■ Task brief ■
Copy out every line of text in the material below without changing anything, and leave the pictures out.

-- Supplied material follows --

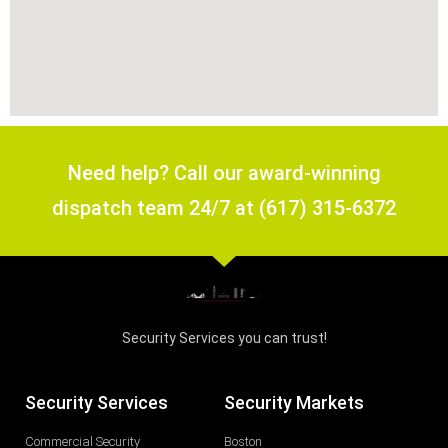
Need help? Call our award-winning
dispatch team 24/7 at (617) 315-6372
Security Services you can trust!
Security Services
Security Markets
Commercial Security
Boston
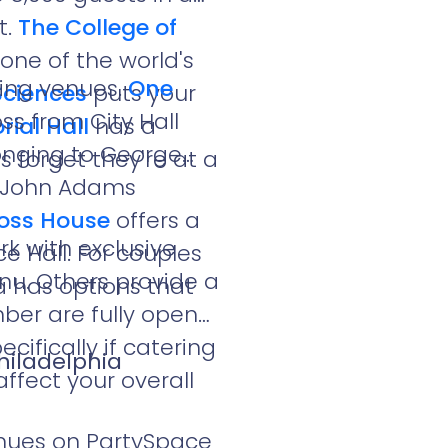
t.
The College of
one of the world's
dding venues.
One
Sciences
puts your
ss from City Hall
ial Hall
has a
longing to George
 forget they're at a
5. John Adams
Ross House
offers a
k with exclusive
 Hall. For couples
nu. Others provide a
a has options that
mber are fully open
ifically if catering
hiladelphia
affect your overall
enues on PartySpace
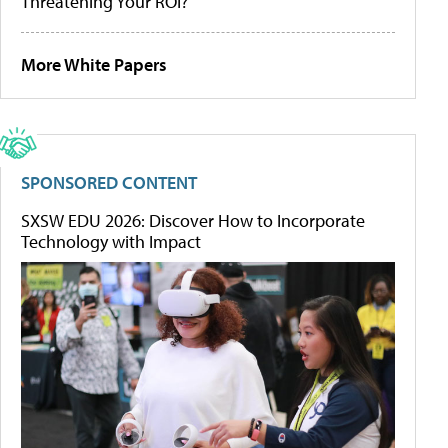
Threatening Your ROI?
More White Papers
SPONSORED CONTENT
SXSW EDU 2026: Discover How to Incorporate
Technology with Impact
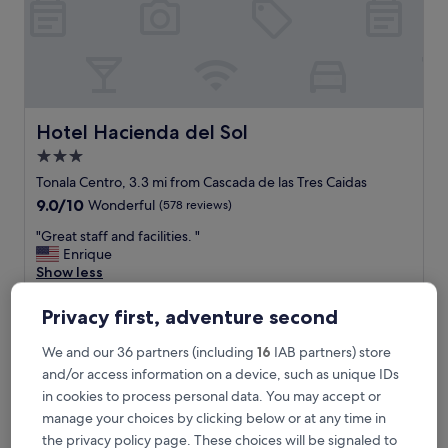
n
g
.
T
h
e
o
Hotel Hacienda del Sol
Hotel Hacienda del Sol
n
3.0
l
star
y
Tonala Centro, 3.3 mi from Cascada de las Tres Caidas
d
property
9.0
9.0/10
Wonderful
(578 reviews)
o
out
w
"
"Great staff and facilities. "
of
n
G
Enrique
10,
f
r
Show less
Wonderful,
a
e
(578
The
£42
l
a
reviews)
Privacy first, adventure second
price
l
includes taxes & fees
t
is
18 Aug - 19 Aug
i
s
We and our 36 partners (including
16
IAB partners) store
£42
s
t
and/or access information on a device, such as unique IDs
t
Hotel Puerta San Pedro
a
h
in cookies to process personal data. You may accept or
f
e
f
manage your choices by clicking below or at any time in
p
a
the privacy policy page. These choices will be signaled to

-- Supplied material concluded --

■ Written solution ■
Need help? Call our award-winning
dispatch team 24/7 at (617) 315-6372
Security Services you can trust!
Security Services
Security Markets
Commercial Security
Boston
t.
The College of
one of the world's
dding venues.
One
Sciences
puts your
ss from City Hall
ial Hall
has a
longing to George
 forget they're at a
5. John Adams
Ross House
offers a
k with exclusive
 Hall. For couples
nu. Others provide a
a has options that
mber are fully open
ifically if catering
hiladelphia
affect your overall
enues on PartySpace
Threatening Your ROI?
More White Papers
SPONSORED CONTENT
SXSW EDU 2026: Discover How to Incorporate
Technology with Impact
n
g
.
T
h
e
o
Hotel Hacienda del Sol
Hotel Hacienda del Sol
n
3.0
l
star
y
Tonala Centro, 3.3 mi from Cascada de las Tres Caidas
d
property
9.0
9.0/10
Wonderful
(578 reviews)
o
out
w
"
"Great staff and facilities. "
of
n
G
Enrique
10,
f
r
Show less
Wonderful,
a
e
(578
The
£42
l
a
reviews)
Privacy first, adventure second
price
l
includes taxes & fees
t
is
18 Aug - 19 Aug
i
s
We and our 36 partners (including
16
IAB partners) store
£42
s
t
and/or access information on a device, such as unique IDs
t
Hotel Puerta San Pedro
a
h
in cookies to process personal data. You may accept or
f
e
f
manage your choices by clicking below or at any time in
p
a
the privacy policy page. These choices will be signaled to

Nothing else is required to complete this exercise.